So, what happens when it turns out that everything you believe, the ground of everything you do, is based upon an error, a lie, an illusion, misinformation?
This is the sort of question I've been asking, in an esoteric, philosophic vein, in my series Being v. Becoming. (If the metaphysics of substance is supplanted by a process metaphysics of flux, whence the religious notions,
e.g., of soul? salvation? etc.? Can humanity simply eschew its religions once they've been foundationally discredited? Or will some remnant survive, even when the illusion is revealed?)
This same sort of drama is playing out now in a clear-cut arena. For years, Conservative economists around the world have taken it as an article of faith that growth stops and, in fact, recedes when the national debt passes 90% of GDP. This has been
the justification for austerity policies, including the Republican budget-slashing, welfare-bashing, social security-smashing sequestration mania of the last few years.
Turns out that 90% figure comes exclusively from a 2010 working paper entitled
Growth in a Time of Debt by Carmen M. Reinhart and Kenneth S. Rogoff of Harvard University.
One of the initial problems with the paper was that it was never peer reviewed. That did not prevent its becoming the rationale for cutting social programs around the world among true believers. It reified their ideology. Paul Ryan's budget forays cite it as "conclusive empirical evidence." The
Washington Post editorial board takes it as dogma.
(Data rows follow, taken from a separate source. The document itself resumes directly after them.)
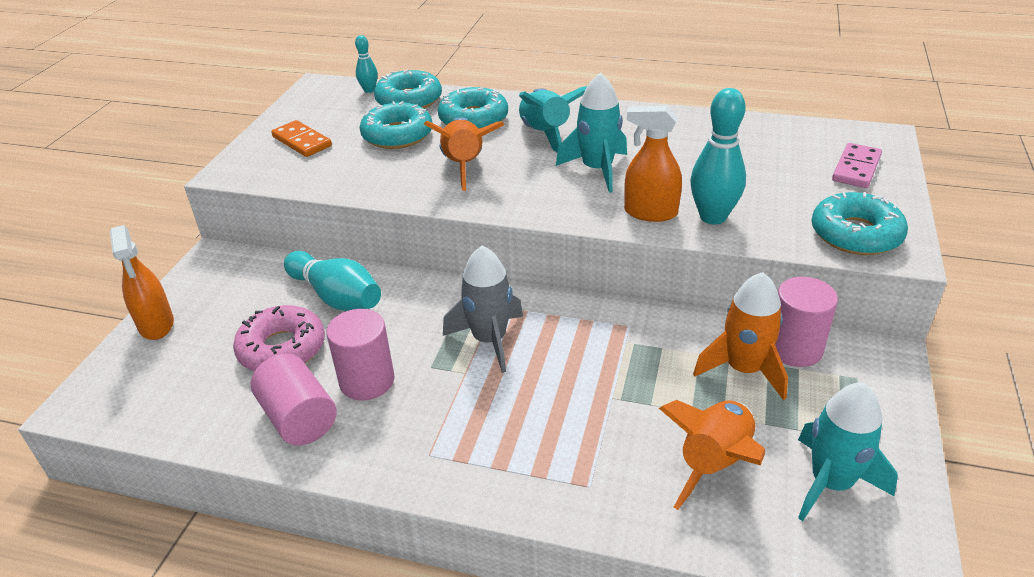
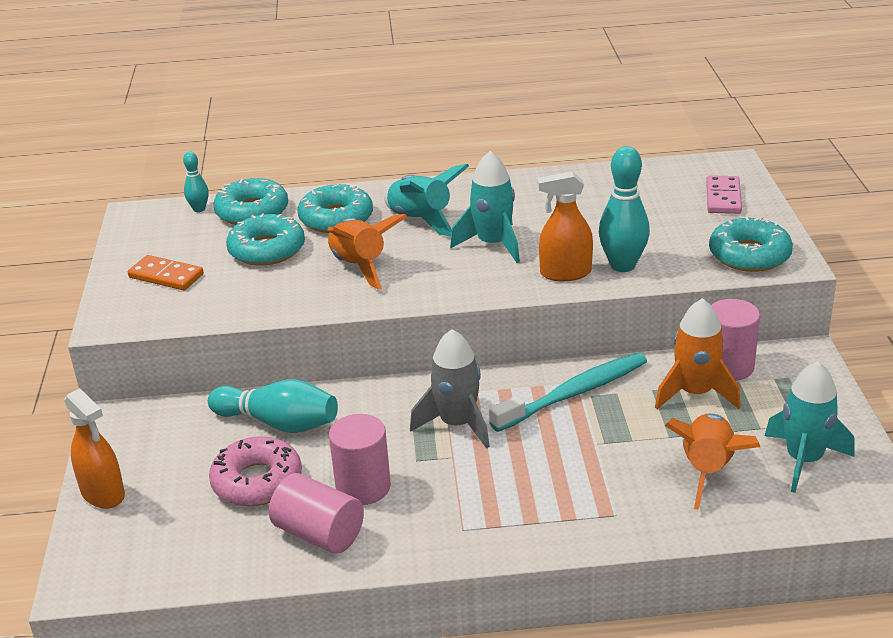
camera: 20 degrees left, 5 degrees down
none -> turquoise toothbrush [489,352,647,432]

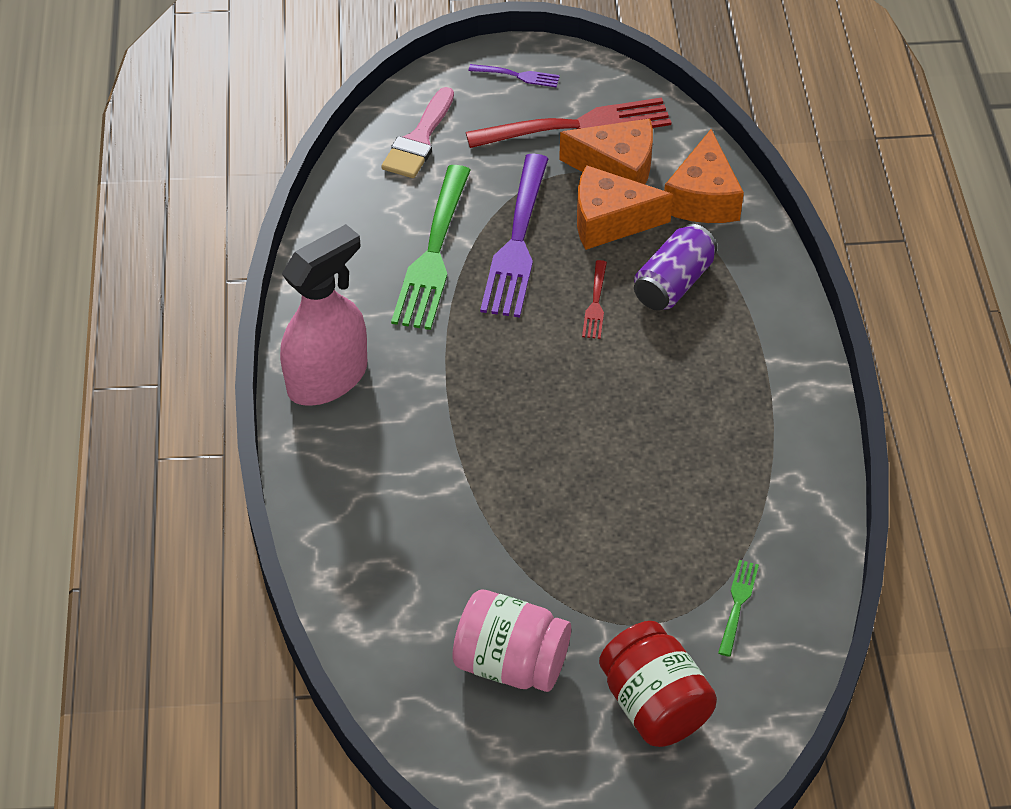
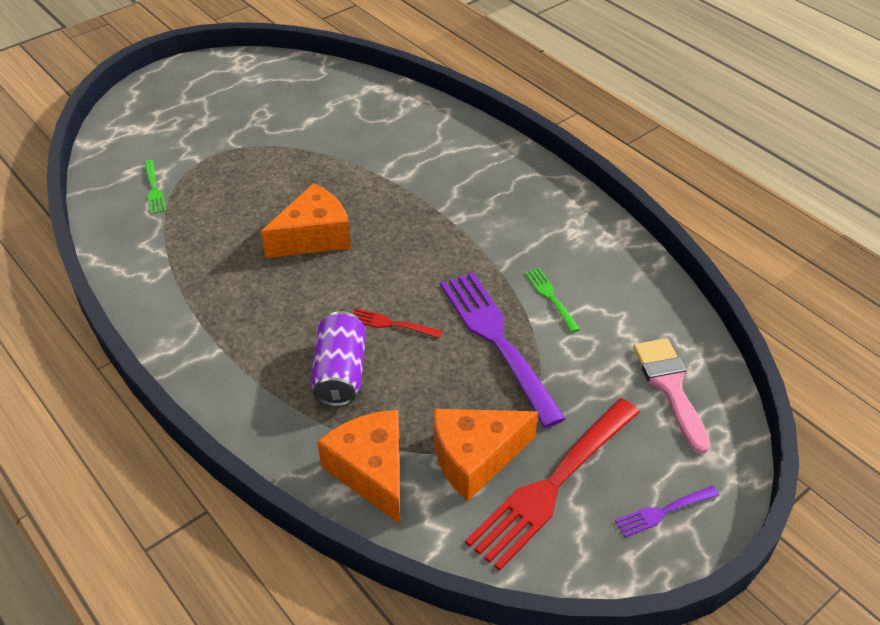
camera: 145 degrees right, 5 degrees down
pink spray bottle [280,224,367,406] -> none
green fork [391,165,470,330] -> green fork [525,268,580,333], size x0.45
pink jar [452,590,571,692] -> none
orange cheese [577,165,673,250] -> orange cheese moved to [261,183,351,258]
red fork [582,260,607,339] -> red fork turned 45 degrees counterclockwise [352,308,442,339]
red jar [599,621,717,747] -> none

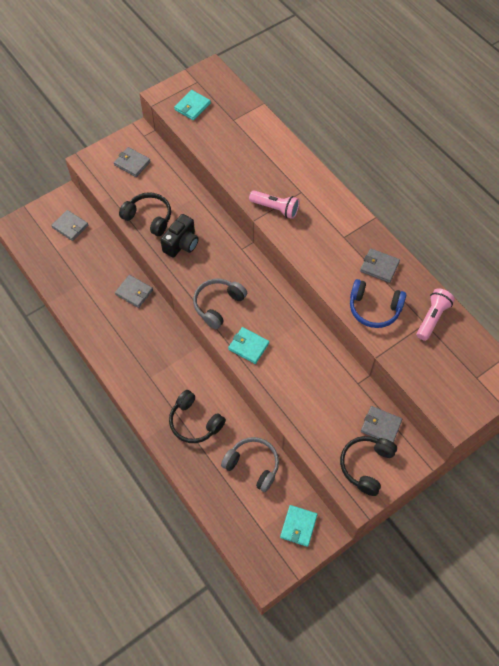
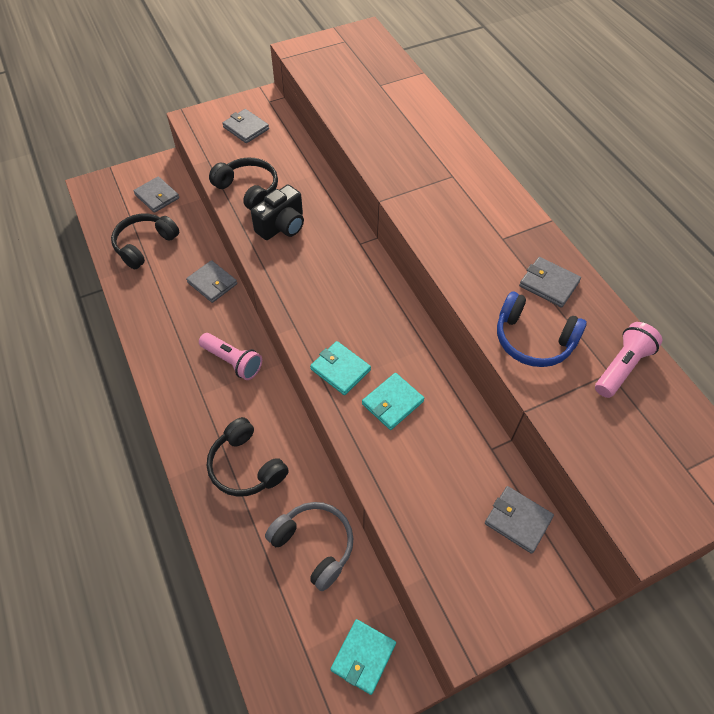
camera: 10 degrees right, 5 degrees down
turquoise wallet [174,90,211,120] -> turquoise wallet moved to [362,373,424,430]
grey headphones [193,279,247,329] -> none
pink flashlight [249,191,300,219] -> pink flashlight moved to [199,333,262,380]
black headphones [340,436,397,496] -> black headphones moved to [111,214,179,269]

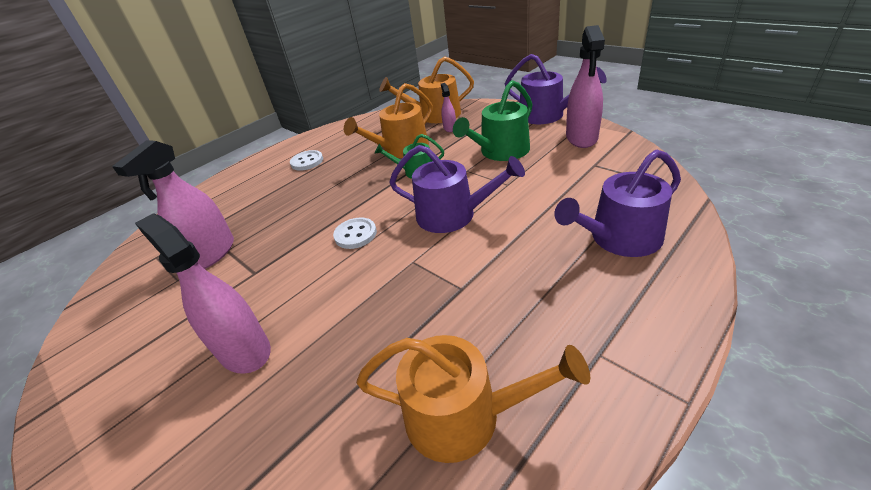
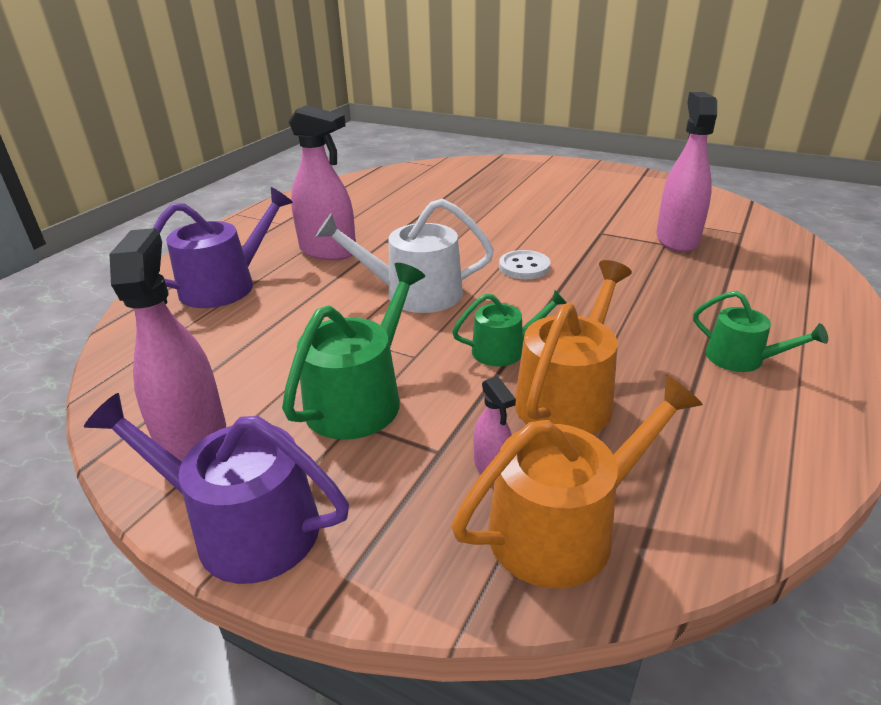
camera: 160 degrees right, 5 degrees down
pink spray bottle [135,213,271,374] -> pink spray bottle moved to [288,105,356,260]
white button [290,150,323,171] -> green watering can [693,291,828,372]
orange watering can [356,335,590,463] -> none
purple watering can [389,145,525,233] -> white watering can [316,198,494,313]

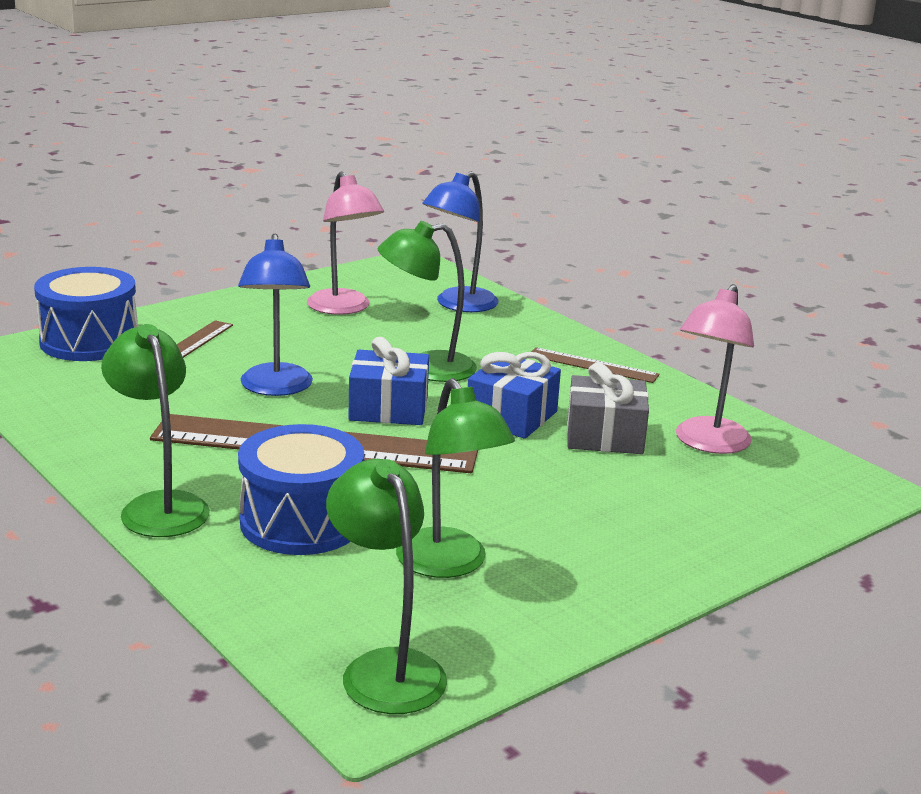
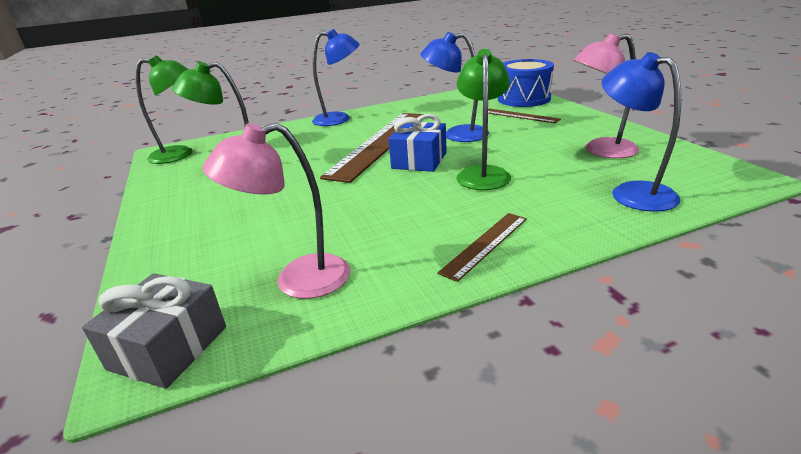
camera: 110 degrees right, 5 degrees up
green lamp [101,324,210,537] -> blue lamp [312,29,360,126]
blue drum [238,424,364,555] -> none
blue gift [468,352,561,439] -> none
grey gift [567,363,649,454] -> grey gift moved to [82,273,226,389]
pink lamp [676,284,754,454] -> pink lamp turned 60 degrees counterclockwise [202,123,350,299]

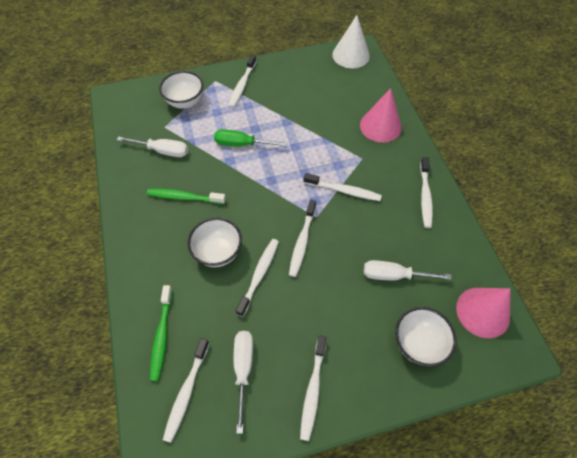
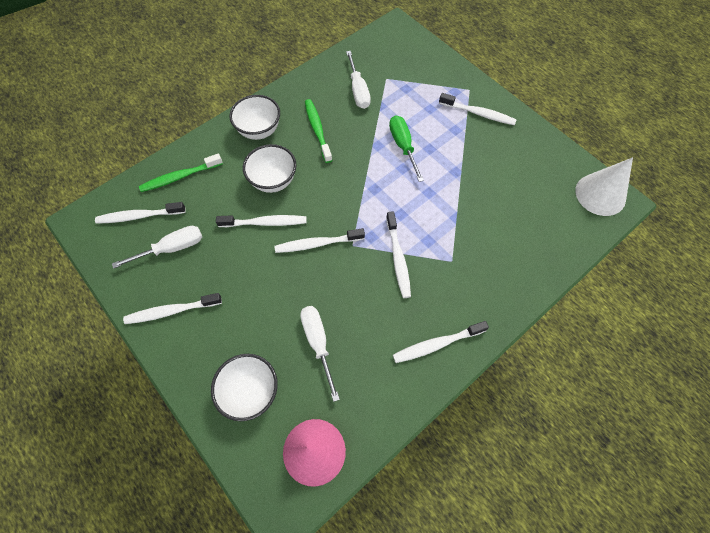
camera: 65 degrees right, 5 degrees up
white bowl [159,71,203,109] -> white bowl moved to [229,95,280,140]
white toothbrush [228,55,256,108] -> white toothbrush turned 150 degrees counterclockwise [439,93,517,125]
pink cone [360,88,402,143] -> none

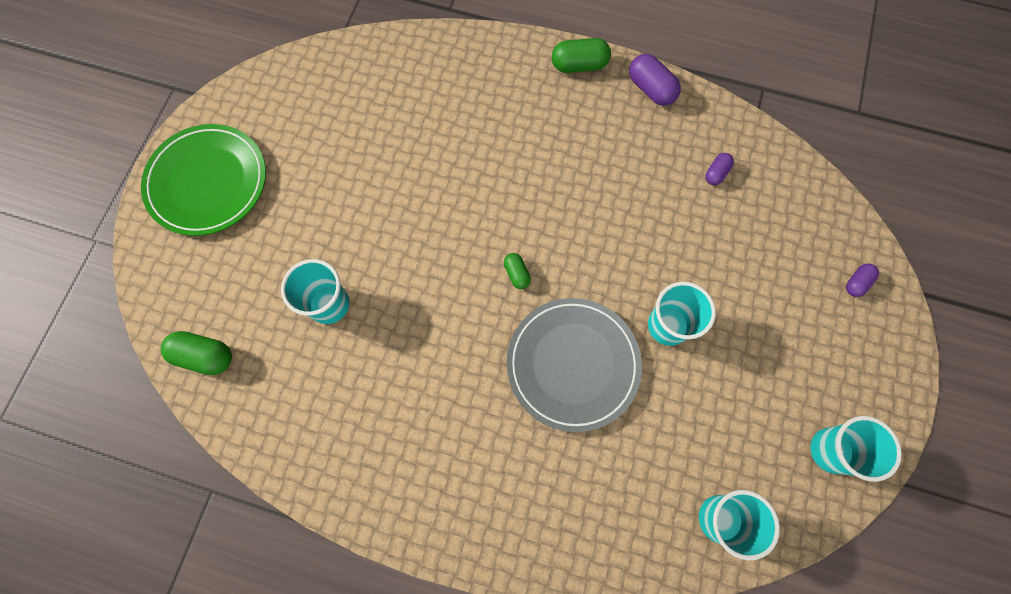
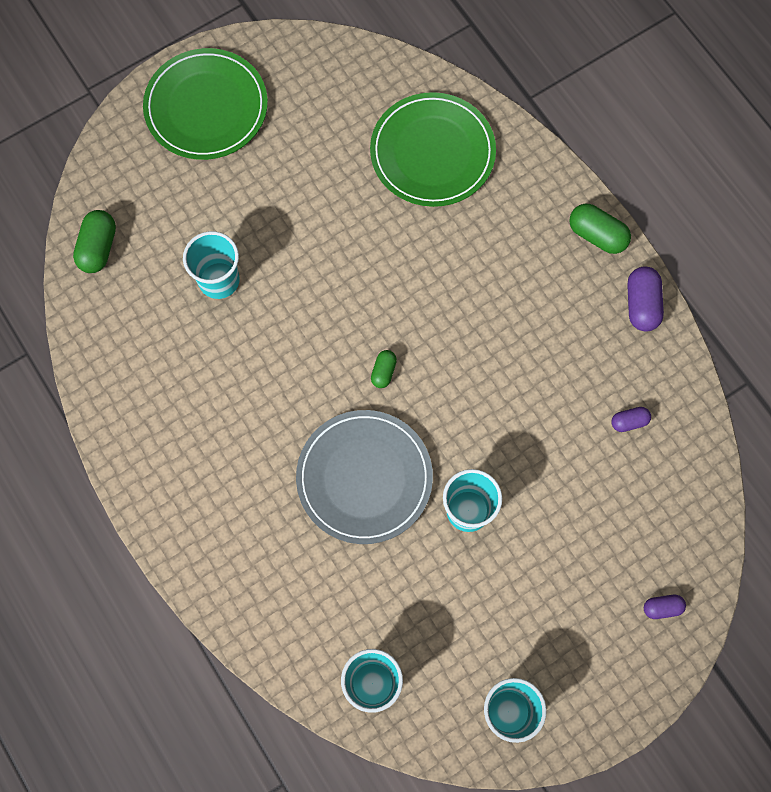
camera: 40 degrees right, 0 degrees up
green capsule [161,331,232,375] -> green capsule turned 45 degrees clockwise [73,210,116,273]
none -> green plate [370,92,496,207]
Recently, Thomas Herndon, a graduate student at U.Mass Amherst, had the assignment of replicating the findings of an important Econ paper for one of his classes. He chose Reinhart/Rogoff. When he couldn't replicate the results, he reached out to R/R, and they emailed him their data spreadsheet.
After reviewing the R/R underlying data,
Herndon found several serious problems:
"First, Reinhart and Rogoff selectively exclude years of high debt and average growth. Second, they use a debatable method to weight the countries. Third, there also appears to be a coding error that excludes high-debt and average-growth countries. All three bias in favor of their result, and without them you don't get their controversial result."
This is a pretty big deal, it seems to me. What happens when the foundation of everything you believe about how government should respond in a time of recession is discredited? Do you go back and change/revise everything you've done based on this belief as a rational person might do? Do you increase social spending and thus economic exchange activity? Do you implement Keynesian-style, job-creating policies which put people back to work, say, upgrading infrastructure? Or, do you continue to hold to your discredited austerian view of reducing the economic activity of the government in time of recession because of stubborn political affiliation or ideology?
Paul Krugman, the Princeton Economist and columnist for
The New York Times, has been all over this.
Here.
Here.
Here. And
everywhere. He's much more authoritative on these matters than I. You should read him on matters such as these. (Of course, he found R/R skeevy for a number of other reasons long before this colossal coding error in Excel came to light.)
It will be interesting to see how the European austerians and the Paul Ryans, Rand Pauls, WaPo editorial boards, Pete Petersons, Erkine Bowleses, Alan Simpsons, Richard Haasses, and Conservative economists in general, etc., adapt.
Economics is one of those not-quite hard, not-quite soft sciences. As a hard science, there are replicable experimental results in many areas. Theses are propounded, proved or discredited, and revised to account for new findings. Unfortunately, it also tends to have aspects of the sorts of social sciences where individual preferences and biases can find confirmation in observations—especially where data is obscured, ignored, selected, or otherwise manipulated.
We saw an instance of this in the recent U.S. election, where ideological polls (polls based on faulty but favorable assumptions) showed the Republican candidate Mitt Romney either winning or within striking distance of President Barack Obama going into election day. More scientific/analytic polls, however, showed Romney to be clearly losing. In that case, the election itself proved to be a slap in the face. Reality prevailed. Obama won by nearly 5 million votes in an Electoral College landslide. It was a huge embarrassment to many professional pollsters.
In this instance, I fear there is no such accountability moment for the true believers in austerity economics. And the world's economy is the worse for it.